Source passage:
____________________

AB1908 commented 2 years ago

Can you export the performance profile from Obsidian? It has been described in a few other issues but let me know if you need guidance on that.

tecnoborder commented 2 years ago

Profile-20220723T224622.json.zip

tecnoborder commented 2 years ago

So, I started the recording with the plugin disabled, after a few seconds I enabled it and left it enabled for the remaining part of the recording

Oblique82 commented 2 years ago

I am also experiencing this

blacksmithgu commented 2 years ago

It is possible that large vault size is the issue, but if Obsidian is persistently unusable that has historically pointed to bad plugin interactions.

If you copy paste your vault notes (or some sizable chunk of them) into a new vault with ONLY dataview installed, do you still get persistent and chronic lag?

tecnoborder commented 2 years ago

Hello, thanks for the reply. I repeated the test, coping all the notes in a new folder, and then installed only the data view plugin. Unfortunately, the problem persists. The CPU consumption went from 48% to 150% when I enabled the plugin in the new vault. I record the profile as before: in the first 1-3 sec data view is disabled then it is enabled for the rest of the recording Profile-20220726T083448.json.zip

tecnoborder commented 2 years ago

I repeated the test and the cpu went down. At this point, I guess there is a bad interaction with other plugins. Thing is, in my main vault when I disable all the plugins, restart obsidian, and enable dataview it becomes immediately unusable.

tecnoborder commented 2 years ago

the problem might be not the size of the vault but some plugin interaction. I will create a new vault and install dataview first and try each plugin I have one by one. Could it also be related to some Obsidian caching problem? Old plugins I uninstalled still causing issues

Oblique82 commented 2 years ago

I tested this with a new Obsidian install on MACOS - after nuking my users/library app support folder to make sure there were no residual settings, fresh install to current insider version.

I am having 100+% CPU usage with dataview as well when no other plugins are running

I have about 20 000 notes (eg Greek and Hebrew lexicons)

blacksmithgu commented 2 years ago

I took a look at the performance traces - thank you for taking them. It looks like the initial lag is due to Dataview doing the initial vault index. Dataview does a full-vault scan (load each markdown file, parse for metadata, store to a persistent cache) on first usage. If you have issues with first-time Obsidian setup (where Obsidian metadata cache first-time load takes 30 seconds) then I can see Dataview being even worse, since it is caching a fair bit more data.

____________________

Given entries:

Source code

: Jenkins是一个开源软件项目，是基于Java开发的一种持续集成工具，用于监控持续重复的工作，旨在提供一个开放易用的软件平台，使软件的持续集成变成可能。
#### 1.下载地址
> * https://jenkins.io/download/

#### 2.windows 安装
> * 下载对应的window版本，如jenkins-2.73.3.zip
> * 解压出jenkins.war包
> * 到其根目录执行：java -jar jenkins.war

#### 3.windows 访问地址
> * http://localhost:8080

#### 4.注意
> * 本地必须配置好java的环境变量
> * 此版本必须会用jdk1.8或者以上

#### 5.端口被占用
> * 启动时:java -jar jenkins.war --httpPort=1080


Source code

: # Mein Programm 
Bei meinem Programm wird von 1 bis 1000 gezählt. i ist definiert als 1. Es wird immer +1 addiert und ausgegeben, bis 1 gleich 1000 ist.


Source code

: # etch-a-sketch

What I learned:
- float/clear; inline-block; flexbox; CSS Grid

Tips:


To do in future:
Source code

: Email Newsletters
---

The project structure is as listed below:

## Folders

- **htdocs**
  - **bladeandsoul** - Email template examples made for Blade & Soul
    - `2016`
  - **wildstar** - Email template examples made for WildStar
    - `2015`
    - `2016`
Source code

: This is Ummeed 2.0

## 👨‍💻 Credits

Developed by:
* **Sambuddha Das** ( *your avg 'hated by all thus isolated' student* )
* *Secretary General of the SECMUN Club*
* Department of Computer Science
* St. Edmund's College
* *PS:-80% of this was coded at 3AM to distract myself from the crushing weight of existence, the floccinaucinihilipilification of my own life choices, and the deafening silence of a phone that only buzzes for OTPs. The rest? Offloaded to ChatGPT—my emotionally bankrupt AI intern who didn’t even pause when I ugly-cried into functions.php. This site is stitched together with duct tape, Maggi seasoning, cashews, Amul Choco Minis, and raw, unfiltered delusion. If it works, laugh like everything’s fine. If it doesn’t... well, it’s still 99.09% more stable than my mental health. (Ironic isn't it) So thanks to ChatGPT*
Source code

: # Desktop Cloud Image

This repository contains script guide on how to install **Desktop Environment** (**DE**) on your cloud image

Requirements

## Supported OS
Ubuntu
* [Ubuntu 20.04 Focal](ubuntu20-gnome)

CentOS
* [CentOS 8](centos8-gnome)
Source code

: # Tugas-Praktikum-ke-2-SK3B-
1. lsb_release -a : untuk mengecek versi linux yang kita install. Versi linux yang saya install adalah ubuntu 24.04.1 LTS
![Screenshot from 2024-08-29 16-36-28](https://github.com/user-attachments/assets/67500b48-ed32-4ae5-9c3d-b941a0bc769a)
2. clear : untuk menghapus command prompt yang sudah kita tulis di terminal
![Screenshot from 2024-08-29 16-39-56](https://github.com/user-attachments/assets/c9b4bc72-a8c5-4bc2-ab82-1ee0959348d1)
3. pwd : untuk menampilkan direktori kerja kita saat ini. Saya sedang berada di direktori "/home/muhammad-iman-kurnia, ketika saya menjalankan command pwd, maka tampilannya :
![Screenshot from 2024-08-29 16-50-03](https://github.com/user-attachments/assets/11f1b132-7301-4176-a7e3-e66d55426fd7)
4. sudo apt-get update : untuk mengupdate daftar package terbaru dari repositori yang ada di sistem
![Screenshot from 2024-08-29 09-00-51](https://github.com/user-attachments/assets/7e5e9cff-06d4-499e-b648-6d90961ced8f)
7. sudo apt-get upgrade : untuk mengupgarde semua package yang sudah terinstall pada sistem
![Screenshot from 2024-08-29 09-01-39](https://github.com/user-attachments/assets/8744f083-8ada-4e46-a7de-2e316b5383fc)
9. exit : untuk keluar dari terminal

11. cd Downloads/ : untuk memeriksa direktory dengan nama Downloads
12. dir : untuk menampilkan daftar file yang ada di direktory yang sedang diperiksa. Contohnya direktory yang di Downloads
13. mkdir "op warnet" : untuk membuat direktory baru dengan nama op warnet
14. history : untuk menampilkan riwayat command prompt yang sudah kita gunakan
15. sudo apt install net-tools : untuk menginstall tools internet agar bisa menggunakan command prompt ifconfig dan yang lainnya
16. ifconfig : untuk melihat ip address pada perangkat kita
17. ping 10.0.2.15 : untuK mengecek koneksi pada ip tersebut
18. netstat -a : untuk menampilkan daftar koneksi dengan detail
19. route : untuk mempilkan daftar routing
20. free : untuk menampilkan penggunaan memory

____________________

Parts of the exercise:
A: Lay out the entry lines as a Markdown table with the columns Row and Line, leaving out blank lines. Start with the line containing "## Supported OS" and go through the line containing "9. exit : untuk keluar dari terminal".
B: Carry on the thread about Dataview slowing down Obsidian from the point where it stops.

Responses for each task:
A:
| Row | Line |
|---|---|
| 1 | ## Supported OS |
| 2 | Ubuntu |
| 3 | * [Ubuntu 20.04 Focal](ubuntu20-gnome) |
| 4 | CentOS |
| 5 | * [CentOS 8](centos8-gnome) |
| 6 | Source code |
| 7 | : # Tugas-Praktikum-ke-2-SK3B- |
| 8 | 1. lsb_release -a : untuk mengecek versi linux yang kita install. Versi linux yang saya install adalah ubuntu 24.04.1 LTS |
| 9 | ![Screenshot from 2024-08-29 16-36-28](https://github.com/user-attachments/assets/67500b48-ed32-4ae5-9c3d-b941a0bc769a) |
| 10 | 2. clear : untuk menghapus command prompt yang sudah kita tulis di terminal |
| 11 | ![Screenshot from 2024-08-29 16-39-56](https://github.com/user-attachments/assets/c9b4bc72-a8c5-4bc2-ab82-1ee0959348d1) |
| 12 | 3. pwd : untuk menampilkan direktori kerja kita saat ini. Saya sedang berada di direktori "/home/muhammad-iman-kurnia, ketika saya menjalankan command pwd, maka tampilannya : |
| 13 | ![Screenshot from 2024-08-29 16-50-03](https://github.com/user-attachments/assets/11f1b132-7301-4176-a7e3-e66d55426fd7) |
| 14 | 4. sudo apt-get update : untuk mengupdate daftar package terbaru dari repositori yang ada di sistem |
| 15 | ![Screenshot from 2024-08-29 09-00-51](https://github.com/user-attachments/assets/7e5e9cff-06d4-499e-b648-6d90961ced8f) |
| 16 | 7. sudo apt-get upgrade : untuk mengupgarde semua package yang sudah terinstall pada sistem |
| 17 | ![Screenshot from 2024-08-29 09-01-39](https://github.com/user-attachments/assets/8744f083-8ada-4e46-a7de-2e316b5383fc) |
| 18 | 9. exit : untuk keluar dari terminal |

B:
I suspect if you just let Obsidian sit there for N minutes, it would eventually clear up and performance would return to normal, though this is not an ideal state of affairs.

The main question here is how to broadly improve performance and interactivity. There are a few options:

I think this also neccessitates me revisiting some cache invalidation logic so that you do not need to re-index on every dataview update (as is currently the case); but rather only on every dataview minor version bump. Also, some kind of debug metadata which tracks indexing performance would also probably be helpful for better understanding "just how fast/slow is indexing?"

tecnoborder commented 2 years ago

Thanks for taking the time to review this issue! I would probably propose options 1 and 2 combined with a suggested CPU consumption mode by default (e.g. 40%) I would also add a pop-up message (for the first start-up) saying that the indexing of large vaults can lead to high CPU consumption.

Additionally, I would like to understand if the indexing requires a lot of CPU data as it looks both for data view queries and tags (e.g. book in the frontmatter). I am asking this because I have very few notes with data view queries and another option could be to index only a folder with these queries (e.g. the same happens for templater where you can specify a folder where the templates are).

I was also wondering if you could allow people to manage the indexing process. Eg. manual index or scheduled (e.g. every night after 22, weekly). S,o instead of data view indexing all the vault every time it could rely on a previous index and be updated in a more controlled way

AB1908 commented 2 years ago

I am asking this because I have very few notes with data view queries and another option could be to index only a folder with these queries (e.g. the same happens for templater where you can specify a folder where the templates are).

If my understanding is correct, this shouldn't be a concern as queries render from the index. The query itself takes a few hundred milliseconds at worst and the render can be lengthy depending on the result set. These two are entirely separate from the indexing itself.

Oblique82 commented 2 years ago

My iPhone vault freeze and the Obsidian app crashes within 10 seconds.

could a workaround (in Considering your above comments) be to run indexing on my Mac for n second until it competes - and is this index synced to iOS or does each device have to run its own index?

AB1908 commented 2 years ago

Indexes don't sync I think.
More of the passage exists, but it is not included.